Okuma parçası:
TELE KLON DİNLEME NEDİR ?
Telefonların pin ve puk numaraları kopyalanıyor,
karşılıklı hiç konuşmamış olan iki kişi konuşmuş gibi gösterilebiliyor.
Uzman Bilirkişiler “eşleştirme” adı verilen sistemi, savcılara bilgisayar üzerinden kanıtlarken,
bu sistemin, sim kartların pin ve puk kodları klonlanarak yapılabileceği ortaya çıktı.
Türkiye genelinde yürütülen örgütlü suçlarla ilgili soruşturmaların tamamında telefon dinleme ve izleme yöntemleri uygulanıyor.
Dinlemede, birbirleriyle görüşen kişilerin konuşmaları kayda alınıyor.
Kayda alınan konuşmalardaki kişilerin kim oldukları kolayca saptanabiliyor.
Telefon izlemesi yapıldığında ise izlenen numaradan hangi numaranın arandığı, ne kadar süreyle görüşüldüğü gibi telefon faturalarında da görülebilecek bilgilere ulaşılıyor.
Hava Kuvvetleri Askeri Savcılığı, özellikle telefonların izlenmesi konusunda soru işaretlerine yol açacak bir tespitte bulundu.
Numaralar klonlanıyor
Askeri savcılar Ahmet Zeki Üçok ve Mehmet Çelik, gözaltına alınan kişilerin telefon izleme kayıtlarında
“görüştükleri” gözüken bazı kişilerle hiç görüşmediklerini iddia etmeleri üzerine bilirkişilere başvurdu.
Bilirkişiler “eşleştirme” adı verilen sistemi, savcılara bilgisayar üzerinden kanıtladı.
Buna göre sistem şöyle işliyor:
Bir internet sitesine girilerek “arayan” ve “aranan” numara bölümüne görüşmüş gibi gösterilmek istenen numaralar yazılıyor.
“Ara” tuşuna basıldığında her iki numara birbiriyle görüşmüş gibi kayda geçiyor.

[Bir koleksiyondan alınmış kayıtlar]

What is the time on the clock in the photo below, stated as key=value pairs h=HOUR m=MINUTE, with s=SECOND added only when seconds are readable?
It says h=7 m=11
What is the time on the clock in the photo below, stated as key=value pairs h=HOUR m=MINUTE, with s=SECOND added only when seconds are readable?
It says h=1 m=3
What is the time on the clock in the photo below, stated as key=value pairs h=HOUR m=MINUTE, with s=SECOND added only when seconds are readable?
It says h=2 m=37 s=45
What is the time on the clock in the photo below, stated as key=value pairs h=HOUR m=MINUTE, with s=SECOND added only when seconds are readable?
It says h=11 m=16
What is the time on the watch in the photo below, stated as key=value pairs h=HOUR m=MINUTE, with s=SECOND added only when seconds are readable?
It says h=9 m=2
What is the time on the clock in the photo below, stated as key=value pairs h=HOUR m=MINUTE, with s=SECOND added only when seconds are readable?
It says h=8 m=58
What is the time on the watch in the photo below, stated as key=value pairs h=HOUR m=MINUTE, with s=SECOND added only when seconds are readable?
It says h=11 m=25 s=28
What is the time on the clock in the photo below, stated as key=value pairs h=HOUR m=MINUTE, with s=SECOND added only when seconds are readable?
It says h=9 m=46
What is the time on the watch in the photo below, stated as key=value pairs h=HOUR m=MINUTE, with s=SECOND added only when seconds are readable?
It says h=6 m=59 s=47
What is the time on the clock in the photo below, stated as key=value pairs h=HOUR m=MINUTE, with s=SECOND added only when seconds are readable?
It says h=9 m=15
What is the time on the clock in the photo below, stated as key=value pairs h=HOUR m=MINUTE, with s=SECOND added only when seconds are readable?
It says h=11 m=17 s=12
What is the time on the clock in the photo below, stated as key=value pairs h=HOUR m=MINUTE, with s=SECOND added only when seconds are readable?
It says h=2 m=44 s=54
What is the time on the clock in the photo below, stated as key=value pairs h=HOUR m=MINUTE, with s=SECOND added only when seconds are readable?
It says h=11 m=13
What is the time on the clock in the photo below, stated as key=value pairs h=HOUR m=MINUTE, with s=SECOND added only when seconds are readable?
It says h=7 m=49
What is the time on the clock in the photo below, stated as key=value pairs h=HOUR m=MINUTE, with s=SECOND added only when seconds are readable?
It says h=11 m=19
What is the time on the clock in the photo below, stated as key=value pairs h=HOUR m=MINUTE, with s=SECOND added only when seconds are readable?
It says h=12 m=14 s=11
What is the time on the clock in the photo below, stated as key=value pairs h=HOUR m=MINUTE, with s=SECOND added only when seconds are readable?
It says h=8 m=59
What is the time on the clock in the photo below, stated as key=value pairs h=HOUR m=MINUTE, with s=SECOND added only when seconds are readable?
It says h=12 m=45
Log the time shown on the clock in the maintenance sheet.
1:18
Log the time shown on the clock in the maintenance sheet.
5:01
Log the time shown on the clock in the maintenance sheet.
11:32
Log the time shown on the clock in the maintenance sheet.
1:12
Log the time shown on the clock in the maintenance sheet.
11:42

Alıştırma görevleri:
**1)** Okuma parçasının "Türkiye genelinde yürütülen" sözcüklerini içeren yerden başlayıp "bir tespitte bulundu." sözcüklerinden sonra biten kısmını, "örgütlü suçlarla" yerine "organize suçlarla" koyarak yeniden yazın.
**2)** Okuma parçasına göre aşağıdaki soruları yanıtlayın:
(a) Telefon izlemesi yapıldığında hangi bilgilere ulaşılıyor?
(b) Bilirkişilere başvuran askeri savcıların adları neler?
(c) Numaraların görüşmüş gibi kayda geçmesi için hangi tuşa basılıyor?
**3)** Okuma parçasında geçen bütün özel adları (kişi, yer ve kurum adları) sıralayın.

Görev görev sonuçlar:
**1)**
Türkiye genelinde yürütülen organize suçlarla ilgili soruşturmaların tamamında telefon dinleme ve izleme yöntemleri uygulanıyor.
Dinlemede, birbirleriyle görüşen kişilerin konuşmaları kayda alınıyor.
Kayda alınan konuşmalardaki kişilerin kim oldukları kolayca saptanabiliyor.
Telefon izlemesi yapıldığında ise izlenen numaradan hangi numaranın arandığı, ne kadar süreyle görüşüldüğü gibi telefon faturalarında da görülebilecek bilgilere ulaşılıyor.
Hava Kuvvetleri Askeri Savcılığı, özellikle telefonların izlenmesi konusunda soru işaretlerine yol açacak bir tespitte bulundu.

**2)**
(a) İzlenen numaradan hangi numaranın arandığı, ne kadar süreyle görüşüldüğü gibi telefon faturalarında da görülebilecek bilgilere.
(b) Ahmet Zeki Üçok ve Mehmet Çelik.
(c) "Ara" tuşuna.

**3)**
Türkiye
Hava Kuvvetleri Askeri Savcılığı
Ahmet Zeki Üçok
Mehmet Çelik